Burned out on “doing the next thing I was supposed to do to be a good girl and get ahead,” she knew she needed downtime, but she was afraid to take a step back from the hamster wheel. “Boredom goes against everything we’re told to do to succeed, achieve and be proactive,” Swain says. “Even when I clean the house, I think, ‘Well, I should take the opportunity to listen to a podcast. Maybe I can grow as a person.’ Honestly, I’d grow more if I chose to be in silence and let my mind wander.”
She tried it. Rocking her baby to sleep, she wanted to watch the TV series “Game of Thrones” or scroll through her phone. But she couldn’t. One wrong move — or the glow of a screen — would wake her baby up. At first, Swain felt angry and resentful at the lack of distractions, but the stillness gave her an opportunity to daydream. That opened the door to creativity.
“I started creating little poems and rhymes in my head. I felt exhilarated,” she says.
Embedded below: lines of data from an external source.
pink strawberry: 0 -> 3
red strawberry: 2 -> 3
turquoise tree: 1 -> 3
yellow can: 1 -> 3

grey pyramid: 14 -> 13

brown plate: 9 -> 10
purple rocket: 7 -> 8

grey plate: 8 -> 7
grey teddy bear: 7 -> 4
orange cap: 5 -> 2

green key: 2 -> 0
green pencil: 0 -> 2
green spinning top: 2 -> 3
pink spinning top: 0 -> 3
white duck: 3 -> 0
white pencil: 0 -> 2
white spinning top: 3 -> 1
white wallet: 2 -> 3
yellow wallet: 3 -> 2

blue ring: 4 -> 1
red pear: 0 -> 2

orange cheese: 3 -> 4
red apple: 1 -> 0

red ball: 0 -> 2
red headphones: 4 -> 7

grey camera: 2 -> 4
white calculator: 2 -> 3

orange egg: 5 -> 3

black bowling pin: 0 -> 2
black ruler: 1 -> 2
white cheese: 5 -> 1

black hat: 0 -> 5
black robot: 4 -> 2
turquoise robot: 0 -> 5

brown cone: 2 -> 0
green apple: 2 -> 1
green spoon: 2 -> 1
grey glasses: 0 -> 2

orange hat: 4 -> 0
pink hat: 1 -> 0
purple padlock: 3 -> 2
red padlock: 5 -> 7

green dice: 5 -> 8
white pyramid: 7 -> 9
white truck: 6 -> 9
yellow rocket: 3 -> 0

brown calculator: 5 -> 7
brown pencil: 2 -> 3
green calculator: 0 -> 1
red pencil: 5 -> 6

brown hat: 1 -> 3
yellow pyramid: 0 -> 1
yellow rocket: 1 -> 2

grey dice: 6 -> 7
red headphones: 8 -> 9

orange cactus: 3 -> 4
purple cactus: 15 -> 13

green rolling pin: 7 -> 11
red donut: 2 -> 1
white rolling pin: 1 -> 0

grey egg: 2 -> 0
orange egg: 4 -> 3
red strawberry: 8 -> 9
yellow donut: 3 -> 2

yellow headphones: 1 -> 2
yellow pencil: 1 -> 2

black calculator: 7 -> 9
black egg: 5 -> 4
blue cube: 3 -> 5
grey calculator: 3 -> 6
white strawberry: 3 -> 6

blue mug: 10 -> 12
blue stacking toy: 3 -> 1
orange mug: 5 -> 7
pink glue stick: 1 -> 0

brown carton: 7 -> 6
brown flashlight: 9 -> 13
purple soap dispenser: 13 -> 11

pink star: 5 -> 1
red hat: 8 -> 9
Eventually, Swain wrote a children’s book. “I felt a sense of purpose again,” she says.
The Nagoskis agree that daydreaming during low-demand tasks, having a creative outlet and engaging with something larger are three more keys to preventing burnout. They suggest writing your own obituary to find out what is meaningful to you.
“It sounds dark,” Amelia Nagoski says. “But it makes you think about who you are and what’s important to you.”
Making space in our lives so we’re not so hurried and harried isn’t easy, especially in a culture that shames slow living, Amelia Nagoski says. Preventing burnout requires hard decisions. Everyone has the same amount of time in a day: 24 hours. To rest — whether with a walk, an extra hour of sleep or a talk with a friend — means something else drops off the schedule.
At first, you might panic that you’re not “accomplishing” something. But before long, you may notice you’ve moved farther away from a breaking point. Your downward spiral will change directions.